PDFs and JPEGs again
November 24, 2009 at 10:54 PM by Dr. Drang
So I tried that pdf2jpg
script today at work and it failed. Oh, it made a JPEG for every page of the PDF I gave it, but the JPEGs were at only a 72 dpi resolution. That’s 792×612, not nearly enough for a decent print. What went wrong?
Well, in one sense, nothing went wrong. The script still works on my iBook G4 running Leopard, which is where I used it last week. Today’s failure occurred on my office computer, which is an Intel iMac running Snow Leopard. I really doubt the processor has anything to do with the difference in behavior; my guess is that something has changed in either Cocoa or PyObjC.
Here’s the pdf2jpg
script again:
1: #!/usr/bin/python
2:
3: # author: Martin Michel
4: # eMail: martin.michel@macscripter.net
5: # created: 01.04.2008
6: # modified by Dr. Drang (drdrang@gmail.com) 2009-11-20
7:
8: # Thanks to Dinu C. Gherman for providing the
9: # code example on http://python.net/~gherman/pdf2tiff.html
10:
11: import sys
12: import os
13: from os.path import splitext
14: from objc import YES, NO
15: from Foundation import NSData
16: from AppKit import *
17:
18: NSApp = NSApplication.sharedApplication()
19:
20: def pdf2jpg(pdfpath, resolution=300):
21: """I am converting all pages of a PDF file to JPG images."""
22:
23: pdfdata = NSData.dataWithContentsOfFile_(pdfpath)
24: pdfrep = NSPDFImageRep.imageRepWithData_(pdfdata)
25: pagecount = pdfrep.pageCount()
26: for i in range(0, pagecount):
27: pdfrep.setCurrentPage_(i)
28: pdfimage = NSImage.alloc().init()
29: pdfimage.addRepresentation_(pdfrep)
30: origsize = pdfimage.size()
31: width, height = origsize
32: pdfimage.setScalesWhenResized_(YES)
33: rf = resolution / 72.0
34: pdfimage.setSize_((width*rf, height*rf))
35: tiffimg = pdfimage.TIFFRepresentation()
36: bmpimg = NSBitmapImageRep.imageRepWithData_(tiffimg)
37: data = bmpimg.representationUsingType_properties_(NSJPEGFileType, {NSImageCompressionFactor: 1.0})

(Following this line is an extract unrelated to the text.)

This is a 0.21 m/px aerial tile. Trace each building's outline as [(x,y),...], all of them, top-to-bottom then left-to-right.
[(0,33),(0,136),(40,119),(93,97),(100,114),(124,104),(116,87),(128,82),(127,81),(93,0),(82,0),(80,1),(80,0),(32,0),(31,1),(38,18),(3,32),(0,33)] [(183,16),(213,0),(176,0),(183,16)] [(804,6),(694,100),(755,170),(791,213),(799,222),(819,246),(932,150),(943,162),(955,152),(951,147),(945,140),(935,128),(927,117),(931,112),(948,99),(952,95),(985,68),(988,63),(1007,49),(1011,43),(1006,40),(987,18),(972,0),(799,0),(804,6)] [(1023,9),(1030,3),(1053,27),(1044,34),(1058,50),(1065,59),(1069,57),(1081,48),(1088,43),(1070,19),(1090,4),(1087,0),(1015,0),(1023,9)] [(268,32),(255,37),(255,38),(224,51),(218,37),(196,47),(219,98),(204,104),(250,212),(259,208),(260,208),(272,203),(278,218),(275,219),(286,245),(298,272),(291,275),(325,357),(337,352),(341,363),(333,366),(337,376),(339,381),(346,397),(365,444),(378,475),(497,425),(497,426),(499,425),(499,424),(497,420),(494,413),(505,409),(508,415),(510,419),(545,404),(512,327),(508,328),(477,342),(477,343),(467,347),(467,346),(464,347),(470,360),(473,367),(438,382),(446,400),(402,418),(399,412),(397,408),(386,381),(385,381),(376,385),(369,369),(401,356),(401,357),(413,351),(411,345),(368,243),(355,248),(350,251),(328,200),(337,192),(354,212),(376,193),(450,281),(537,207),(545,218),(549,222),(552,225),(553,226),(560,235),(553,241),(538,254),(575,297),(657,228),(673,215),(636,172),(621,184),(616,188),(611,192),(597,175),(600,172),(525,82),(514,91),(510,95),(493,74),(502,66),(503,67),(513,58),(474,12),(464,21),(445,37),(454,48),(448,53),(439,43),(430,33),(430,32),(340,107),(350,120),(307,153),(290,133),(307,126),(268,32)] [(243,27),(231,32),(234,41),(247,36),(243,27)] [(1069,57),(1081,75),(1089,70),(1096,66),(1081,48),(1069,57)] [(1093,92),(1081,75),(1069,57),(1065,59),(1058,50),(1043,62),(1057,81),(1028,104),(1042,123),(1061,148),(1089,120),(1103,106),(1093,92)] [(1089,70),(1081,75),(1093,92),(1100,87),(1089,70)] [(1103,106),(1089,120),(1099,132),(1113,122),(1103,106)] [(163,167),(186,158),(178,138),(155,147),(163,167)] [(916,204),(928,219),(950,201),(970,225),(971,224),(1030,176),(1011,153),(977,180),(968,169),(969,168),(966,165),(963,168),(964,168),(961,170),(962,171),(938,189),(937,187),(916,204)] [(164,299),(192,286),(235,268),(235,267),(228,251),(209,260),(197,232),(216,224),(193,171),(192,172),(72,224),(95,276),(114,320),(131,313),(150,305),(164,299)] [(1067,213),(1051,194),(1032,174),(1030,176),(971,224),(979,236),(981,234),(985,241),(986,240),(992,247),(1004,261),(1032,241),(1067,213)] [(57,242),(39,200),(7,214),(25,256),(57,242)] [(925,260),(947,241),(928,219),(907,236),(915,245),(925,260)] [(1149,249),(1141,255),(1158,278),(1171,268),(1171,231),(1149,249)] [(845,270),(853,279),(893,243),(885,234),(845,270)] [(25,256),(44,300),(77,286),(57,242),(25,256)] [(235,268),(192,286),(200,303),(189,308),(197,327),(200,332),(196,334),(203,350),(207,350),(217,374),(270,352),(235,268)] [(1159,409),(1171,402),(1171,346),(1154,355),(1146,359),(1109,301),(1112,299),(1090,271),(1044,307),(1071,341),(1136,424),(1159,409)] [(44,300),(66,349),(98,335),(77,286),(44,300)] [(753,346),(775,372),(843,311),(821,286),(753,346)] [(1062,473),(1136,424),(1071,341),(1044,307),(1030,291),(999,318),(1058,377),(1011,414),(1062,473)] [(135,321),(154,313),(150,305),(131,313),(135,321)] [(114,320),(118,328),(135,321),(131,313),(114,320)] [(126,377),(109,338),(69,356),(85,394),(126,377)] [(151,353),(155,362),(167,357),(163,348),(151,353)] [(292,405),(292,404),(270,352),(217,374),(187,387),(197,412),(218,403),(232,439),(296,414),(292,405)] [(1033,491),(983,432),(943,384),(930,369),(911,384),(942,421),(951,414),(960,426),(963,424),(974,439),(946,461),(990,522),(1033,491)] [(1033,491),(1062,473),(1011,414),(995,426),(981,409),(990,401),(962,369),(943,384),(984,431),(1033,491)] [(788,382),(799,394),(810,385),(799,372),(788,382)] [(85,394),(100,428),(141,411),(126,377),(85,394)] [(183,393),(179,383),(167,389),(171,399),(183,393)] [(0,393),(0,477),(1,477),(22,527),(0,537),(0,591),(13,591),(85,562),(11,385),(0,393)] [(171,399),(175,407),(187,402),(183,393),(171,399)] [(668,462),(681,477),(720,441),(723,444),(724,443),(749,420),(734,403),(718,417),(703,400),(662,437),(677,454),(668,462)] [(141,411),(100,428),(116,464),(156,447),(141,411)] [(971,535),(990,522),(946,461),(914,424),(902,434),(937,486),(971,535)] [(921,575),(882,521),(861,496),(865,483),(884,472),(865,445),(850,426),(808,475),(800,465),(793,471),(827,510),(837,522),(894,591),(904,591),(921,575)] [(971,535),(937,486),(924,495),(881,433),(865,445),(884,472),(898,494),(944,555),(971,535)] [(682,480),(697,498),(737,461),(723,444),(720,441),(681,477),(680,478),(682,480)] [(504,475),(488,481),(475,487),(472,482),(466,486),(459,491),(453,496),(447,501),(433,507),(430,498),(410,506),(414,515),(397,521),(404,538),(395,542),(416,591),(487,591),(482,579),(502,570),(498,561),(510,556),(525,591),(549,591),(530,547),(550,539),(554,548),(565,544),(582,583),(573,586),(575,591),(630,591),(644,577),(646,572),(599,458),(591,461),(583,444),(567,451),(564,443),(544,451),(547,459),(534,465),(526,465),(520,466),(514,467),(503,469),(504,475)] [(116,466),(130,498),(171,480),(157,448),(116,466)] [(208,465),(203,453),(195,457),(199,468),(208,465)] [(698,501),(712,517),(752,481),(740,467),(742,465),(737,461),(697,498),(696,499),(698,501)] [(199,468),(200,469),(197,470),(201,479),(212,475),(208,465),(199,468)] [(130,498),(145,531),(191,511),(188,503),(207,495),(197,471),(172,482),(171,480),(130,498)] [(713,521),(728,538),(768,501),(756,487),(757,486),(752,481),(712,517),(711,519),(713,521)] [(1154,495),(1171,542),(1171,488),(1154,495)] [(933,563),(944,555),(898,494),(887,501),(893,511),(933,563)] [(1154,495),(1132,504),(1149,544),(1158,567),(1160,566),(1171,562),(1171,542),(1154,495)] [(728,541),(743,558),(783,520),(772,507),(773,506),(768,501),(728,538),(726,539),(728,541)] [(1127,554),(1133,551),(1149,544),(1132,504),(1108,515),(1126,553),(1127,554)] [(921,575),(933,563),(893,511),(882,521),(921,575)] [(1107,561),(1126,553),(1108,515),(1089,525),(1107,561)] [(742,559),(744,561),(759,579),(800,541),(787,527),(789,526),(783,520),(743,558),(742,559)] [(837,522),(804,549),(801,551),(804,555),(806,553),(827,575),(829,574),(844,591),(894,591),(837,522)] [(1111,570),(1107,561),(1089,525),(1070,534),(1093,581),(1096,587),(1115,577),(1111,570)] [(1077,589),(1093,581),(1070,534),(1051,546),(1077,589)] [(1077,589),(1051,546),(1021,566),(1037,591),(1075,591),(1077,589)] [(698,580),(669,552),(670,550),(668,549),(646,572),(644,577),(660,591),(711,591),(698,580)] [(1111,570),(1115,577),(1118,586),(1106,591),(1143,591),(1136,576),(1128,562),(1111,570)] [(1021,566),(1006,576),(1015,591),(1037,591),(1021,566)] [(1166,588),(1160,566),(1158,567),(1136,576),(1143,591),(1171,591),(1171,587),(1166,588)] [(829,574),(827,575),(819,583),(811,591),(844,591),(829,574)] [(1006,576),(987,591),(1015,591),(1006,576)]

38: jpgpath = "%s-%02d.jpg" % (splitext(pdfpath)[0], i+1)
39: if not os.path.exists(jpgpath):
40: data.writeToFile_atomically_(jpgpath, False)
41:
42: if __name__ == '__main__':
43: for pdfpath in sys.argv[1:]:
44: pdf2jpg(pdfpath)
The resolution of the JPEG is set in Lines 33-37, where the image of the PDF page is supposed to be upsized (Lines 33-34), made into a TIFF image (Line 35), and then converted into a JPEG, (Lines 36-37). After a bit of experimentation involving writing out TIFF files before the JPEG conversion, it appears to me that the problem is in Line 35: the TIFF image isn’t being created at the 300 dpi resolution. So there’s either something different in Snow Leopard’s version TIFFRepresentation
, or the PyObjC that comes with Snow Leopard is calling it wrong. Maybe the setScalesWhenResized_
call in Line 32 isn’t working right.
Or maybe my diagnosis is completely off and the problem lies somewhere else entirely.
So how can I convert multipage PDFs to a series of JPEGs when I’m at work? It turns out that Automator, which last week I couldn’t get to do the conversion on the iBook (but see below), can do the conversion just fine on the iMac. Here’s what the workflow looks like:
This isn’t the greatest solution in the world, because every new file is called “Sheet-xx.jpeg” instead of taking its name from the original PDF, but I suppose that can be fixed by adding an AppleScript or shell script to the workflow. Or, conversely, maybe the workflow can be called from a script that handles the names. Even if the names stay as they are, at least I’ve got the JPEGs I need.
And about the Automator workflow not performing on my iBook? Well…er…I tried it again tonight, and it worked just fine. Don’t know what I was doing wrong last week.
So now I’m left with at decision: should I try to get pdf2jpg
to work on the iMac, or should I try to improve the file naming in the Automator workflow. The former appeals to me because I might actually learn something about Cocoa or PyObjC, but the latter seems more likely to yield quick results.